Она оставила его, но он ещё очень долго стоял на коленях, склонив голову, и молил предков дать ему сил, ниспослать ему свое благословение.
***
Тридцать пятый день золотого неба.
– Возрадуйтесь, жители степи Айхонара. Сегодня праздник, нет равных которому! Сегодня появился наследник у мудрого Ингайра! Сегодня появился преемник у достойного Ингайра! Сегодня родился сын у сильного воина Ингайра! Да будет этот день освящен предками и ветрами, что разнесут весть по всей степи! Сегодня у хасттана Айхонара новый хозяин! И имя ему Риангар!
2. Глава первая. Она
Я смотрела, как гаснут погребальные костры. Нет, мне здесь не место, но кто запретит дочери смотреть, как боги забирают душу её матери? Степь жестока, и все же одного у неё не отнять. Она забирает тех, о ком некому будет печалиться.
– Ветер забрал её душу и унесёт теперь на ту сторону степи. Не плачь о ней, там для неё уже приготовлен шатер с холодными яствами и мягкими шкурами.

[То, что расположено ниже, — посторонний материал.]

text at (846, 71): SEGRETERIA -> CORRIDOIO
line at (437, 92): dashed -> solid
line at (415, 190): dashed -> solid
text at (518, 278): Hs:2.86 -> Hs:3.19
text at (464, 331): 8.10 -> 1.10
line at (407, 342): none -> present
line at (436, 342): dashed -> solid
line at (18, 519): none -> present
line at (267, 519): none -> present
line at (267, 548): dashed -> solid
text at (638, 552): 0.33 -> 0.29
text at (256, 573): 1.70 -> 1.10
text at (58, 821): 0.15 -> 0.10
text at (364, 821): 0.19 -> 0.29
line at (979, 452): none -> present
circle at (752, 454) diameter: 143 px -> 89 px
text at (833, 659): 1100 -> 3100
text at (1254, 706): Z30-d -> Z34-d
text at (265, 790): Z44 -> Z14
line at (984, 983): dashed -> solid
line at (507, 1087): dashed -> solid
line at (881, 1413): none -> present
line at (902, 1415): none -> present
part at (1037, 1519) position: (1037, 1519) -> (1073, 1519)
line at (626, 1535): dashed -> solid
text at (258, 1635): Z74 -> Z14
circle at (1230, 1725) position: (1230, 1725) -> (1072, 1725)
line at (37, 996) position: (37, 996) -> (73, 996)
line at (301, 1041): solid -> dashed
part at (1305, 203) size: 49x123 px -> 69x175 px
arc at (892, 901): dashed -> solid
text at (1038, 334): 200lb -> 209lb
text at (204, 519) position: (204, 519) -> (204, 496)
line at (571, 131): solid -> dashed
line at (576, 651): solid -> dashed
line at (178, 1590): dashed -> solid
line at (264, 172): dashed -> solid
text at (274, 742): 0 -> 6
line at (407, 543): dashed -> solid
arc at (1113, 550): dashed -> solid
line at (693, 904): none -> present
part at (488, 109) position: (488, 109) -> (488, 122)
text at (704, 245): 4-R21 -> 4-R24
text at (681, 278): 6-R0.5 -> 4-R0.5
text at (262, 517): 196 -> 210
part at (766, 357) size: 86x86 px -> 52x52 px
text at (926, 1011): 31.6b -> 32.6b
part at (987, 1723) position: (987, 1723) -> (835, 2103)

Слова Зааты ничем не могли успокоить меня. Но разве сегодня это имело значение? Мы обе знали, что смерть Баорги не принесет мне ничего, кроме горя. И не потому, что она была моей матерью. Нет, она ею не являлась, но вырастила меня, одна знала, не считая Зааату, мое настоящее имя, данное той, что не пережила дыхание степного жара. Теперь я осталась одна против законов моего народа. Но никто и никогда не узнает, что Баорга не позволила степи забрать новорожденное дитя вместе с ушедшей матерью к духам предков. Даже если все откроется, я не позволю очернить ее имя. Она рискнула всем, подменив свое умершее дитя еще живым. И к духам вознеслось двое, а не трое, как того требовали законы пращуров. Но я всегда знала, что не являюсь ее дочерью. Слишком необычными были мои глаза – цвета настоящей зелени, не сожженной палящим зноем, не выгоревшие под беспощадным солнцем. Как и густые волосы северянки, чернее, чем степь после очередного пика жары, темнее самого черного огня, что спускается с неба, были не такими, какими обладала Баорга. Женщина ценится за красоту, но моя только отпугивала всех, кто хоть раз заглядывал в эти чужие для Айхонары глаза.